__What you need to do__. Return the listing beneath precisely, with every line intact.

__Records provided__.

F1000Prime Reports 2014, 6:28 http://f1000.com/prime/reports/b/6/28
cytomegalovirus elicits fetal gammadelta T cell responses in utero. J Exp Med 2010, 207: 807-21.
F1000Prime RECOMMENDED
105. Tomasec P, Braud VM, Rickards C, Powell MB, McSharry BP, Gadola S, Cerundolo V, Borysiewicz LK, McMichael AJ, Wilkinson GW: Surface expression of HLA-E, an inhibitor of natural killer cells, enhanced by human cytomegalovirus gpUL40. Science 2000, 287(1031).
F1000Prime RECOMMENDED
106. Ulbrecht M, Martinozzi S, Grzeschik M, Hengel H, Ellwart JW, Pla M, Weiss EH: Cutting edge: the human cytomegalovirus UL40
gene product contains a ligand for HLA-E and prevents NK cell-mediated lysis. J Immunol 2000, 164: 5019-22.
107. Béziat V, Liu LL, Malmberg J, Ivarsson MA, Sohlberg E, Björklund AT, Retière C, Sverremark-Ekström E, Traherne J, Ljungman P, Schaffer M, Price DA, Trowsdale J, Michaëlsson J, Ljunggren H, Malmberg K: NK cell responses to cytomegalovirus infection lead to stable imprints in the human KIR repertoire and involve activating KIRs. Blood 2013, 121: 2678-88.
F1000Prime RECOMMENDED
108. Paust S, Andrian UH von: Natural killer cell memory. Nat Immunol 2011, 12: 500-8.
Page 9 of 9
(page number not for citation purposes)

__Answer for this exercise__.
F1000Prime Reports 2014, 6:28 http://f1000.com/prime/reports/b/6/28
cytomegalovirus elicits fetal gammadelta T cell responses in utero. J Exp Med 2010, 207: 807-21.
F1000Prime RECOMMENDED
105. Tomasec P, Braud VM, Rickards C, Powell MB, McSharry BP, Gadola S, Cerundolo V, Borysiewicz LK, McMichael AJ, Wilkinson GW: Surface expression of HLA-E, an inhibitor of natural killer cells, enhanced by human cytomegalovirus gpUL40. Science 2000, 287(1031).
F1000Prime RECOMMENDED
106. Ulbrecht M, Martinozzi S, Grzeschik M, Hengel H, Ellwart JW, Pla M, Weiss EH: Cutting edge: the human cytomegalovirus UL40
gene product contains a ligand for HLA-E and prevents NK cell-mediated lysis. J Immunol 2000, 164: 5019-22.
107. Béziat V, Liu LL, Malmberg J, Ivarsson MA, Sohlberg E, Björklund AT, Retière C, Sverremark-Ekström E, Traherne J, Ljungman P, Schaffer M, Price DA, Trowsdale J, Michaëlsson J, Ljunggren H, Malmberg K: NK cell responses to cytomegalovirus infection lead to stable imprints in the human KIR repertoire and involve activating KIRs. Blood 2013, 121: 2678-88.
F1000Prime RECOMMENDED
108. Paust S, Andrian UH von: Natural killer cell memory. Nat Immunol 2011, 12: 500-8.
Page 9 of 9
(page number not for citation purposes)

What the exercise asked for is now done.